(Your instructions) Please print every line of the material below word for word, without changing anything.

(Given entries)
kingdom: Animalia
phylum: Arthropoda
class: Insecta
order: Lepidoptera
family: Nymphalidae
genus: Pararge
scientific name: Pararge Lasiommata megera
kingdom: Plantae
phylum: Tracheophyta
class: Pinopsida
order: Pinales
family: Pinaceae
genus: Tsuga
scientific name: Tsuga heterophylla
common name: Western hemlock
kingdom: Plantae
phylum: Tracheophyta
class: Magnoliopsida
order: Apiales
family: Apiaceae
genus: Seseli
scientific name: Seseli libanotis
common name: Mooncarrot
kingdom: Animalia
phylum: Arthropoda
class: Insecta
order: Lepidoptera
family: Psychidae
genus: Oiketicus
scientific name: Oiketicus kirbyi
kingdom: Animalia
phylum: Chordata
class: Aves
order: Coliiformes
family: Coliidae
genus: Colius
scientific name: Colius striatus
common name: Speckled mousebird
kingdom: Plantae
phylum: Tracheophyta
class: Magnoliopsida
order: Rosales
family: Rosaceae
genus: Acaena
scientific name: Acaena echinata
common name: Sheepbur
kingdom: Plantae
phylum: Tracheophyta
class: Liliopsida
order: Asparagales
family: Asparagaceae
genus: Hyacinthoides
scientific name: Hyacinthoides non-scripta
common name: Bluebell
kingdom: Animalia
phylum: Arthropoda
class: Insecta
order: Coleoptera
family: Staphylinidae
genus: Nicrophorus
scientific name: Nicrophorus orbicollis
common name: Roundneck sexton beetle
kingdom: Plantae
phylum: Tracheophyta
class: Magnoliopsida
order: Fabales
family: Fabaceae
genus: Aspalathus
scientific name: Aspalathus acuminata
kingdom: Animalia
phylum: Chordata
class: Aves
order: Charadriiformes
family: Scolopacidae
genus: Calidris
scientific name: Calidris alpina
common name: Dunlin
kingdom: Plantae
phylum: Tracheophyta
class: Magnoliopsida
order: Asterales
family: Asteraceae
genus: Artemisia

(Written answer)
kingdom: Animalia
phylum: Arthropoda
class: Insecta
order: Lepidoptera
family: Nymphalidae
genus: Pararge
scientific name: Pararge Lasiommata megera
kingdom: Plantae
phylum: Tracheophyta
class: Pinopsida
order: Pinales
family: Pinaceae
genus: Tsuga
scientific name: Tsuga heterophylla
common name: Western hemlock
kingdom: Plantae
phylum: Tracheophyta
class: Magnoliopsida
order: Apiales
family: Apiaceae
genus: Seseli
scientific name: Seseli libanotis
common name: Mooncarrot
kingdom: Animalia
phylum: Arthropoda
class: Insecta
order: Lepidoptera
family: Psychidae
genus: Oiketicus
scientific name: Oiketicus kirbyi
kingdom: Animalia
phylum: Chordata
class: Aves
order: Coliiformes
family: Coliidae
genus: Colius
scientific name: Colius striatus
common name: Speckled mousebird
kingdom: Plantae
phylum: Tracheophyta
class: Magnoliopsida
order: Rosales
family: Rosaceae
genus: Acaena
scientific name: Acaena echinata
common name: Sheepbur
kingdom: Plantae
phylum: Tracheophyta
class: Liliopsida
order: Asparagales
family: Asparagaceae
genus: Hyacinthoides
scientific name: Hyacinthoides non-scripta
common name: Bluebell
kingdom: Animalia
phylum: Arthropoda
class: Insecta
order: Coleoptera
family: Staphylinidae
genus: Nicrophorus
scientific name: Nicrophorus orbicollis
common name: Roundneck sexton beetle
kingdom: Plantae
phylum: Tracheophyta
class: Magnoliopsida
order: Fabales
family: Fabaceae
genus: Aspalathus
scientific name: Aspalathus acuminata
kingdom: Animalia
phylum: Chordata
class: Aves
order: Charadriiformes
family: Scolopacidae
genus: Calidris
scientific name: Calidris alpina
common name: Dunlin
kingdom: Plantae
phylum: Tracheophyta
class: Magnoliopsida
order: Asterales
family: Asteraceae
genus: Artemisia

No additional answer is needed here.